[Saved entries]
-- Opening Marker --
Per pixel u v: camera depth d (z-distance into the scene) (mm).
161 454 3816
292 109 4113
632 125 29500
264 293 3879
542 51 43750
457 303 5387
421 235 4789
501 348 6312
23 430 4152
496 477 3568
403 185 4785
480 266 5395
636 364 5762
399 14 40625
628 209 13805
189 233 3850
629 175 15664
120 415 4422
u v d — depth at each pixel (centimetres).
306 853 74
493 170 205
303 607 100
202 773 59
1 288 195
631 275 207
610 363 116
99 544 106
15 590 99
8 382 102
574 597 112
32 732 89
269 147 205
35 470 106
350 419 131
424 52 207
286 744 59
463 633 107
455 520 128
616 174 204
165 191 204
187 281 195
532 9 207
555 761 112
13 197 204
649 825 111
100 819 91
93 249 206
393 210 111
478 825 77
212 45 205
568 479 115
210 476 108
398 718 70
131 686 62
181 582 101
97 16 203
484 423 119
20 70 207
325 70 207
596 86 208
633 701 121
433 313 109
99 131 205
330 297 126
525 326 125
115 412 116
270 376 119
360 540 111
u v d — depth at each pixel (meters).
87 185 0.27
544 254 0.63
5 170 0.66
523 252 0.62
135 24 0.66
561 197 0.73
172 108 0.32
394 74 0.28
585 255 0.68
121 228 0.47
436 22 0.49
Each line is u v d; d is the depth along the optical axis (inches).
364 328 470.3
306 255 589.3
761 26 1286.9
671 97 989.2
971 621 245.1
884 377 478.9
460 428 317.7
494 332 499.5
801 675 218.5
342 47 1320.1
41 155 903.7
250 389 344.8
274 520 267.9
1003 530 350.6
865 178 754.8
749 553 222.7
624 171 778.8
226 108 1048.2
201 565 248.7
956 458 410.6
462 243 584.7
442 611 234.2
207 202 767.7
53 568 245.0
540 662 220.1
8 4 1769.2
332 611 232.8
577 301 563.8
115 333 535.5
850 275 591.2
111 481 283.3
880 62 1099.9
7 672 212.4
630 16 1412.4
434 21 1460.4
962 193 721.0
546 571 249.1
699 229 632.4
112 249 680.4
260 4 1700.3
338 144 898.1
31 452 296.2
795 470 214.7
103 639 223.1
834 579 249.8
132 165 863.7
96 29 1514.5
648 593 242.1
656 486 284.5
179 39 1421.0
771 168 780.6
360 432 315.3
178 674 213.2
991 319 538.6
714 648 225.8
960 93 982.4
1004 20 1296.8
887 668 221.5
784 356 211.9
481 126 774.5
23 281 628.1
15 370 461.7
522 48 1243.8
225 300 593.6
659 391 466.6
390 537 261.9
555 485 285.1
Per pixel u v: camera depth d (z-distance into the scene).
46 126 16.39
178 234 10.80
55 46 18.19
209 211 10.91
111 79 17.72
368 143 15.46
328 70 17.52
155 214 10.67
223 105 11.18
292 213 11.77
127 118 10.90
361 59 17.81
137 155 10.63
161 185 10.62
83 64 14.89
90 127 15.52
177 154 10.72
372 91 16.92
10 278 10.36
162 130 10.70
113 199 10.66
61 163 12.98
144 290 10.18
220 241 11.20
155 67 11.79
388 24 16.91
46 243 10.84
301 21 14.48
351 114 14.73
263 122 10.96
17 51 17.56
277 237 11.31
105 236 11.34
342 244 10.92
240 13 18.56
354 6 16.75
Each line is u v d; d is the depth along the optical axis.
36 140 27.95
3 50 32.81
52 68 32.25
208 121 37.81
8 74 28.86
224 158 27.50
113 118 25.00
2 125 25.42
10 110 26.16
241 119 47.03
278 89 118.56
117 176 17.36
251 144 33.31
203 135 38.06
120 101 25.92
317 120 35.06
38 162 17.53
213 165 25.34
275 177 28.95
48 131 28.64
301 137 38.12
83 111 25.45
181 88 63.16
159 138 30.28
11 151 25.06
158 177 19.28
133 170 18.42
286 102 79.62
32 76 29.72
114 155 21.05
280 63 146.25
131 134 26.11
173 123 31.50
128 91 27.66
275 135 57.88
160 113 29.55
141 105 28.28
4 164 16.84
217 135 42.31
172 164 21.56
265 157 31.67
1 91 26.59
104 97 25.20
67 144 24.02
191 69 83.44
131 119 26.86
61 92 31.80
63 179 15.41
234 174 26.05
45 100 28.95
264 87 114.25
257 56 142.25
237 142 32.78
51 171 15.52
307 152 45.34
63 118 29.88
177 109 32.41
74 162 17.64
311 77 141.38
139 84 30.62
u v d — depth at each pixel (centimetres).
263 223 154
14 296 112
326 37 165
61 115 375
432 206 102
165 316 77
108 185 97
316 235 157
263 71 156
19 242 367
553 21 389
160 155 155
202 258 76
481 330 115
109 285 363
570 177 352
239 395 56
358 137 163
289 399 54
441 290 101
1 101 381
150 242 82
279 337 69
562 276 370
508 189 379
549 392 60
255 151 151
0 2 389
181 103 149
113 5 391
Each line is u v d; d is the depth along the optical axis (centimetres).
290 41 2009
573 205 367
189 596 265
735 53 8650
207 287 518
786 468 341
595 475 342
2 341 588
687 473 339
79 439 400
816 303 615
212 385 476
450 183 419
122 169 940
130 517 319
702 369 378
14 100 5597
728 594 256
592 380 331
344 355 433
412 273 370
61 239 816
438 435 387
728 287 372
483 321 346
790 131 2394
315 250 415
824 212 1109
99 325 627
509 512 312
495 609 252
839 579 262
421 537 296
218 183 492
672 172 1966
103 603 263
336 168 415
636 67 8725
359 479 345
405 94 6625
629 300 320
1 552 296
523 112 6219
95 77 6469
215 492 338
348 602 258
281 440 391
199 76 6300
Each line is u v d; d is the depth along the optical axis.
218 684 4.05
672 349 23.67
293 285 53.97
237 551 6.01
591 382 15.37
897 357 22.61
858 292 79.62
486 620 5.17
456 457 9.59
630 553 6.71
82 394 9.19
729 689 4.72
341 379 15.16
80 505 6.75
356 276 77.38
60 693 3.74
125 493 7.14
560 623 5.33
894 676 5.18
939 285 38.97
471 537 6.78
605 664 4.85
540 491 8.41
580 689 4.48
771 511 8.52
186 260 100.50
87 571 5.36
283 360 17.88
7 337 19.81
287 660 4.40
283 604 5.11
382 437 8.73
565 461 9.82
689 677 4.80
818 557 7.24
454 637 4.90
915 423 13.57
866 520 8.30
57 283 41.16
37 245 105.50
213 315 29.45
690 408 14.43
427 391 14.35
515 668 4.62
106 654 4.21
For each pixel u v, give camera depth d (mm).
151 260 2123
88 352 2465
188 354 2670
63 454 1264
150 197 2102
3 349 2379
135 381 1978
-- Closing Marker --
- _To do_: Every entry should be given again exactly as written.

- _Written reply_:
Per pixel u v: camera depth d (z-distance into the scene) (mm).
161 454 3816
292 109 4113
632 125 29500
264 293 3879
542 51 43750
457 303 5387
421 235 4789
501 348 6312
23 430 4152
496 477 3568
403 185 4785
480 266 5395
636 364 5762
399 14 40625
628 209 13805
189 233 3850
629 175 15664
120 415 4422
u v d — depth at each pixel (centimetres).
306 853 74
493 170 205
303 607 100
202 773 59
1 288 195
631 275 207
610 363 116
99 544 106
15 590 99
8 382 102
574 597 112
32 732 89
269 147 205
35 470 106
350 419 131
424 52 207
286 744 59
463 633 107
455 520 128
616 174 204
165 191 204
187 281 195
532 9 207
555 761 112
13 197 204
649 825 111
100 819 91
93 249 206
393 210 111
478 825 77
212 45 205
568 479 115
210 476 108
398 718 70
131 686 62
181 582 101
97 16 203
484 423 119
20 70 207
325 70 207
596 86 208
633 701 121
433 313 109
99 131 205
330 297 126
525 326 125
115 412 116
270 376 119
360 540 111
u v d — depth at each pixel (meters).
87 185 0.27
544 254 0.63
5 170 0.66
523 252 0.62
135 24 0.66
561 197 0.73
172 108 0.32
394 74 0.28
585 255 0.68
121 228 0.47
436 22 0.49
Each line is u v d; d is the depth along the optical axis (inches).
364 328 470.3
306 255 589.3
761 26 1286.9
671 97 989.2
971 621 245.1
884 377 478.9
460 428 317.7
494 332 499.5
801 675 218.5
342 47 1320.1
41 155 903.7
250 389 344.8
274 520 267.9
1003 530 350.6
865 178 754.8
749 553 222.7
624 171 778.8
226 108 1048.2
201 565 248.7
956 458 410.6
462 243 584.7
442 611 234.2
207 202 767.7
53 568 245.0
540 662 220.1
8 4 1769.2
332 611 232.8
577 301 563.8
115 333 535.5
850 275 591.2
111 481 283.3
880 62 1099.9
7 672 212.4
630 16 1412.4
434 21 1460.4
962 193 721.0
546 571 249.1
699 229 632.4
112 249 680.4
260 4 1700.3
338 144 898.1
31 452 296.2
795 470 214.7
103 639 223.1
834 579 249.8
132 165 863.7
96 29 1514.5
648 593 242.1
656 486 284.5
179 39 1421.0
771 168 780.6
360 432 315.3
178 674 213.2
991 319 538.6
714 648 225.8
960 93 982.4
1004 20 1296.8
887 668 221.5
784 356 211.9
481 126 774.5
23 281 628.1
15 370 461.7
522 48 1243.8
225 300 593.6
659 391 466.6
390 537 261.9
555 485 285.1
Per pixel u v: camera depth d (z-distance into the scene).
46 126 16.39
178 234 10.80
55 46 18.19
209 211 10.91
111 79 17.72
368 143 15.46
328 70 17.52
155 214 10.67
223 105 11.18
292 213 11.77
127 118 10.90
361 59 17.81
137 155 10.63
161 185 10.62
83 64 14.89
90 127 15.52
177 154 10.72
372 91 16.92
10 278 10.36
162 130 10.70
113 199 10.66
61 163 12.98
144 290 10.18
220 241 11.20
155 67 11.79
388 24 16.91
46 243 10.84
301 21 14.48
351 114 14.73
263 122 10.96
17 51 17.56
277 237 11.31
105 236 11.34
342 244 10.92
240 13 18.56
354 6 16.75
Each line is u v d; d is the depth along the optical axis.
36 140 27.95
3 50 32.81
52 68 32.25
208 121 37.81
8 74 28.86
224 158 27.50
113 118 25.00
2 125 25.42
10 110 26.16
241 119 47.03
278 89 118.56
117 176 17.36
251 144 33.31
203 135 38.06
120 101 25.92
317 120 35.06
38 162 17.53
213 165 25.34
275 177 28.95
48 131 28.64
301 137 38.12
83 111 25.45
181 88 63.16
159 138 30.28
11 151 25.06
158 177 19.28
133 170 18.42
286 102 79.62
32 76 29.72
114 155 21.05
280 63 146.25
131 134 26.11
173 123 31.50
128 91 27.66
275 135 57.88
160 113 29.55
141 105 28.28
4 164 16.84
217 135 42.31
172 164 21.56
265 157 31.67
1 91 26.59
104 97 25.20
67 144 24.02
191 69 83.44
131 119 26.86
61 92 31.80
63 179 15.41
234 174 26.05
45 100 28.95
264 87 114.25
257 56 142.25
237 142 32.78
51 171 15.52
307 152 45.34
63 118 29.88
177 109 32.41
74 162 17.64
311 77 141.38
139 84 30.62
u v d — depth at each pixel (centimetres).
263 223 154
14 296 112
326 37 165
61 115 375
432 206 102
165 316 77
108 185 97
316 235 157
263 71 156
19 242 367
553 21 389
160 155 155
202 258 76
481 330 115
109 285 363
570 177 352
239 395 56
358 137 163
289 399 54
441 290 101
1 101 381
150 242 82
279 337 69
562 276 370
508 189 379
549 392 60
255 151 151
0 2 389
181 103 149
113 5 391
Each line is u v d; d is the depth along the optical axis (centimetres).
290 41 2009
573 205 367
189 596 265
735 53 8650
207 287 518
786 468 341
595 475 342
2 341 588
687 473 339
79 439 400
816 303 615
212 385 476
450 183 419
122 169 940
130 517 319
702 369 378
14 100 5597
728 594 256
592 380 331
344 355 433
412 273 370
61 239 816
438 435 387
728 287 372
483 321 346
790 131 2394
315 250 415
824 212 1109
99 325 627
509 512 312
495 609 252
839 579 262
421 537 296
218 183 492
672 172 1966
103 603 263
336 168 415
636 67 8725
359 479 345
405 94 6625
629 300 320
1 552 296
523 112 6219
95 77 6469
215 492 338
348 602 258
281 440 391
199 76 6300
Each line is u v d; d is the depth along the optical axis.
218 684 4.05
672 349 23.67
293 285 53.97
237 551 6.01
591 382 15.37
897 357 22.61
858 292 79.62
486 620 5.17
456 457 9.59
630 553 6.71
82 394 9.19
729 689 4.72
341 379 15.16
80 505 6.75
356 276 77.38
60 693 3.74
125 493 7.14
560 623 5.33
894 676 5.18
939 285 38.97
471 537 6.78
605 664 4.85
540 491 8.41
580 689 4.48
771 511 8.52
186 260 100.50
87 571 5.36
283 360 17.88
7 337 19.81
287 660 4.40
283 604 5.11
382 437 8.73
565 461 9.82
689 677 4.80
818 557 7.24
454 637 4.90
915 423 13.57
866 520 8.30
57 283 41.16
37 245 105.50
213 315 29.45
690 408 14.43
427 391 14.35
515 668 4.62
106 654 4.21
For each pixel u v, give camera depth d (mm).
151 260 2123
88 352 2465
188 354 2670
63 454 1264
150 197 2102
3 349 2379
135 381 1978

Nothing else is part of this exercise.